早稲田実業教員が生徒の個人情報を“メール誤配信” 名誉毀損・人格権侵害を主張し元生徒と母親が学校を提訴
早稲田実業学校高等部の元生徒と50代の母親・Aさんが3月19日、学校法人早稲田実業学校を相手取り、100万円の損害賠償と名誉回復措置を求める訴えを東京地裁に起こした。 【いまさら聞けない】いじめの基礎知識 3月25日に都内で開かれた会見で、原告代理人の戸舘圭之弁護士が提訴を報告し、Aさん本人も出席して経緯を語った。 弁護士JPニュース編集部が学校法人側にコメントを求めたところ、法人の代理人弁護士が回答。 「当法人は昨日行われたという記者会見の内容を把握しておらず、また現時点において訴状も受領しておりませんので、内容についてコメントできません」とした上で、「今後訴訟手続に移行した場合においても、誠実に対応していく所存です」と回答した。
教員が原告の個人情報含んだメールを誤配信
訴状によると、原告生徒の妹は早稲田実業学校中等部在学中に「教員の不適切な対応」を受け、心身の不調から不登校に陥ったといい、妹の不登校が姉にも“波及”した結果、自身も学校に通えなくなったと訴えている。 早稲田実業学校は早稲田大学の係属校であり、卒業すればほぼ全員が早稲田大学に推薦入学できることで知られる。 原告側の主張では、姉は不登校により、この推薦を受けられないまま2023年3月に卒業した。戸舘弁護士は会見で「この学校始まって以来、前代未聞のことだった」と述べた。 母親は学校に対応の改善を求めていたが、原告側によれば、学校側はこれを「クレーマー扱い」し、十分な対応をとらなかったという。 こうした経緯のさなかに起きたのが、本訴訟における損害賠償請求の直接の根拠となるメール配信だ。

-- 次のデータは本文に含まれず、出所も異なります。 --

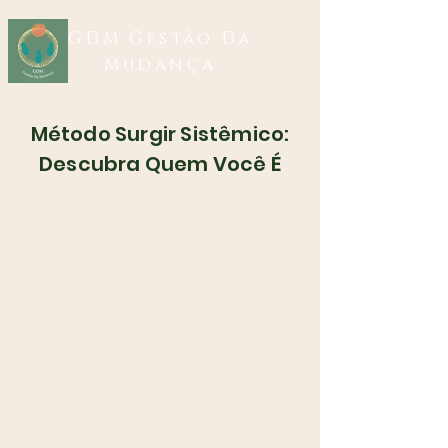
GDM Gestão Da
Mudança
Método Surgir Sistêmico:
Descubra Quem Você É
Se você chegou até aqui, é
porque alguma fagulha de
inquietação sobre si mesmo
acendeu.
Quem é você, afinal?
De onde veio?
E, mais intrigante ainda,
para onde está indo?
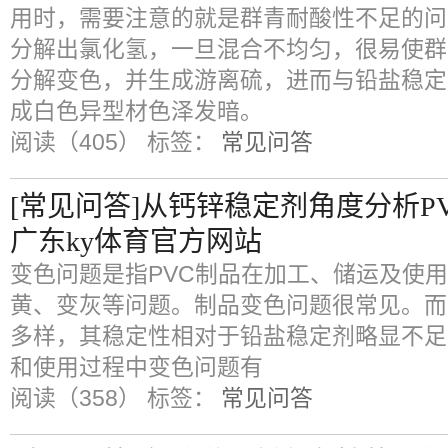
用时，需要注意的就是群青耐酸性不足的问
分解出氯化氢，一旦混合不均匀，很易使群
分解变色，并生成游离硫，进而与铅盐稳定
成白色异型材色泽发暗。
阅读（405）
标签：
常见问答
[常见问答]从钙锌稳定剂角度分析P
广东ky体育官方网站
变色问题是指PVC制品在加工、储运及使
黄、变灰等问题。制品变色问题很常见。而
多样，其稳定性相对于铅盐稳定剂略显不足
和使用过程中变色问题有
阅读（358）
标签：
常见问答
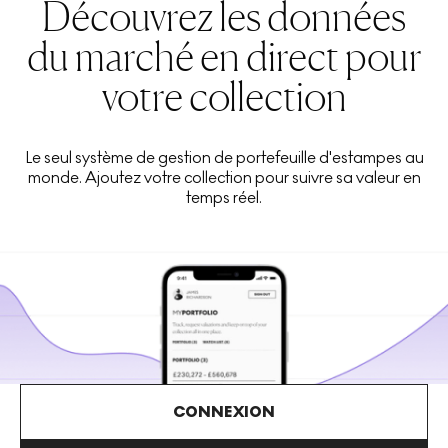
Découvrez les données
du marché en direct pour
votre collection
Le seul système de gestion de portefeuille d'estampes au
monde. Ajoutez votre collection pour suivre sa valeur en
temps réel.
CONNEXION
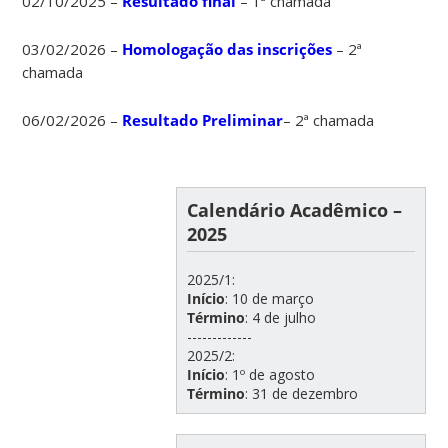
02/10/2025 –
Resultado final
– 1ª chamada
03/02/2026 –
Homologação das inscrições
– 2ª
chamada
06/02/2026 –
Resultado Preliminar
– 2ª chamada
Calendário Acadêmico –
2025
2025/1:
Início
: 10 de março
Término
: 4 de julho
-------------
2025/2:
Início
: 1º de agosto
Término
: 31 de dezembro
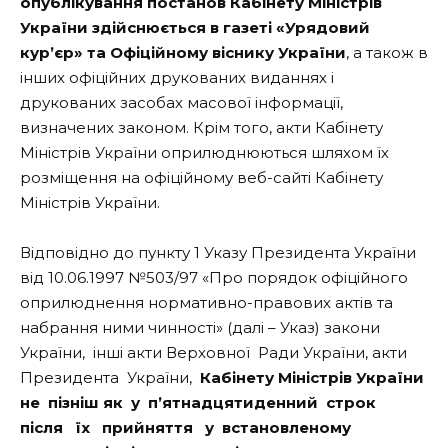
опублікування постанов Кабінету Міністрів
України здійснюється в газеті «Урядовий
кур’єр» та Офіційному віснику України
, а також в
інших офіційних друкованих виданнях і
друкованих засобах масової інформації,
визначених законом. Крім того, акти Кабінету
Міністрів України оприлюднюються шляхом їх
розміщення на офіційному веб-сайті Кабінету
Міністрів України.
Відповідно до пункту 1 Указу Президента України
від 10.06.1997 №503/97 «Про порядок офіційного
оприлюднення нормативно-правових актів та
набрання ними чинності» (далі – Указ) закони
України, інші акти Верховної Ради України, акти
Президента України,
Кабінету Міністрів України
не пізніш як у п’ятнадцятиденний строк
після їх прийняття у встановленому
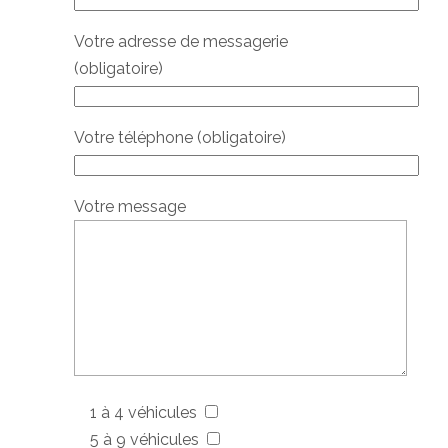
Votre adresse de messagerie
(obligatoire)
Votre téléphone (obligatoire)
Votre message
1 à 4 véhicules
5 à 9 véhicules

訴状によると、2023年3月20日の卒業式当日、早稲田実業学校の教員が、原告生徒と特定できる生徒の進路や家庭状況に関する情報を含んだメールを、誤って高等部3年の全生徒・保護者に一斉配信したとされる。 訴状で原告側が引用しているメール本文には、「C組の某生徒」の卒業をめぐる事情のほか、母親が卒業式に参列する可能性について「来場チェックの際に、誰かを監視役につけることは考えている」「突然何か行動を起こした場合は、学校として対応してくださるそうです」といった記述があったとされる。 戸舘弁護士は会見で「保護者であれば門出を祝う舞台であるにもかかわらず、招かれざる客的な扱いを内部でしていた」と指摘した。 また、訴状によると、卒業式に出席できなかった原告生徒が約1か月後の4月に卒業証書を受け取った際、「カビが生えて腐っていた」校章入りの饅頭とともに手渡されたという。 原告側は上述のメール配信を名誉毀損および人格権侵害にあたると主張。訴状はさらに、(1)いじめ重大事態への対応不備、(2)個人情報の違法開示、(3)調査報告書による評価の固定化、(4)教育機会の剥奪——の4つが時間的・因果的に連続した「構造的違法行為」だと論じている。 なお、原告側の説明では、メール配信後に妹が「裏口入学」と言われるなどいじめを受けたが、出席日数などを理由に、2024年3月31日付で退学処分となった。戸舘弁護士によれば、地位保全を求める仮処分は一審・二審とも認められず、現在は最高裁に係属中だという。